— Ты не станешь этого делать. Ты не потеряешь голову, — шепчу сквозь зубы своему отражению, обливая пригоршнями ледяной воды и собственное лицо, и зеркало.
В белках глаз полопались сосуды, распухший нос и трясущиеся губы — я чувствую себя по-настоящему убогой. На дне души растёт самоубийственная ненависть к своей жалкой, бабской, похотливой сути вместе с тлеющими остатками растоптанного самоуважения и тупого страха за свою жизнь. Этот адский вертеп, в который я сунулась, не зная правил, искалечил мне восприятие действительности; в моей жизни всё было просто и понятно, а сейчас я до блевоты путаюсь в этой массе недоказанных аксиом и негласных правил. Пусть этот чертов лидерский гарем жрёт друг друга, я не хочу быть его частью.
— Чего вылупились?! — злобно шикаю на притихших неофиток, будто они в чём-то виноваты передо мной. Девочки торопливо прячут мокрые глаза. — Всё. Пошла! — командую себе, утираю мокрое лицо тыльной стороной ладони.
Последние капли холодной воды стекают мне за воротник, зачёркивая следы грубых поцелуев, вжикаю молнией до самого подбородка, вываливаюсь в общий коридор, запруженный толпой лихачей.
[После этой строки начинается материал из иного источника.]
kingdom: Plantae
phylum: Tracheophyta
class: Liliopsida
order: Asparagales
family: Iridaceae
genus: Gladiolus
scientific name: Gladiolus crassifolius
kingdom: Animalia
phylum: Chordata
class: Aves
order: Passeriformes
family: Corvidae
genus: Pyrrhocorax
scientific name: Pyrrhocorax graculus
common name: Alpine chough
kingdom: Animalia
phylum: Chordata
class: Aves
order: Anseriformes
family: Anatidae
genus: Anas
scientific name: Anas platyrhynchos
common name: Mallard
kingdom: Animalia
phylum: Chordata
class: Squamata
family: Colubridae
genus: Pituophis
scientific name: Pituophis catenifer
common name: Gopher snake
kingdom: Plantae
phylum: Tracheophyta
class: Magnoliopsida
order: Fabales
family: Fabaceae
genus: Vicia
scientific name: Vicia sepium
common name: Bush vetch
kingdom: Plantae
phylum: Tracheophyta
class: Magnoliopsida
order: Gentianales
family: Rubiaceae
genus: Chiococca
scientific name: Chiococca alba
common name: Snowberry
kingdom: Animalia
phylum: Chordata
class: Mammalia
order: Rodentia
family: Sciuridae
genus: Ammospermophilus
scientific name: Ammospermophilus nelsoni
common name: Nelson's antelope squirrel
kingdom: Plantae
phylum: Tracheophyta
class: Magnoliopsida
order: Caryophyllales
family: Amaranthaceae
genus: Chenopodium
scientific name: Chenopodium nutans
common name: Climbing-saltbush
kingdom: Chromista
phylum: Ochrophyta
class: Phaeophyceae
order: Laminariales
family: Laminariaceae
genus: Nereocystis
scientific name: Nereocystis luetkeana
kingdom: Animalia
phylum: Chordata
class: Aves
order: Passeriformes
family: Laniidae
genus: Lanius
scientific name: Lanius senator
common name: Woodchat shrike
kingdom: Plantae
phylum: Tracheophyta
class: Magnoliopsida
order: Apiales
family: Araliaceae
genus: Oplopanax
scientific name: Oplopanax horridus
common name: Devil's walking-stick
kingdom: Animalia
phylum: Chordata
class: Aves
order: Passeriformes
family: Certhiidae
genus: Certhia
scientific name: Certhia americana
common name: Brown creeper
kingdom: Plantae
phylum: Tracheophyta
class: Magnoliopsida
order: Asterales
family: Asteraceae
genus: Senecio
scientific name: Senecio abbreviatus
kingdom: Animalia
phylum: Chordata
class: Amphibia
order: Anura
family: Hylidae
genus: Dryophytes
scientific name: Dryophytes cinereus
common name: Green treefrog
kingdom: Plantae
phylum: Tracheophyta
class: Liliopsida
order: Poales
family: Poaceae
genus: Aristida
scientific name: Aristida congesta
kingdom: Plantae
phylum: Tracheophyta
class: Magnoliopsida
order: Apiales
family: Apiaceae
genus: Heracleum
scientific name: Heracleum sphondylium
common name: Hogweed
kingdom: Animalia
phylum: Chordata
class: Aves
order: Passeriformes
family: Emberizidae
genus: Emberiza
Вижу до боли знакомую фигуру в конце зала — широкие плечи, обтянутые выходной униформой, забитая чёрной геометрией шея, бритые виски, вечно недовольное лицо. Сейчас я меньше всего хочу находиться с ним на одной территории.
Я прячусь за спинами Бесстрашных, но его цепкий, хмурый взгляд находит меня в толпе. Замечаю его движение в мою сторону, резко меняю траекторию, петляю, отгораживаюсь от него удачно возникшей на пути компанией патрульных, отворачиваю от них мокрое, опухшее лицо.
— Док, ты Сторма не видела? Он вроде у тебя в лазарете ошивается, — моё бегство едва не срывает один из парней, и я грубо отшиваю его.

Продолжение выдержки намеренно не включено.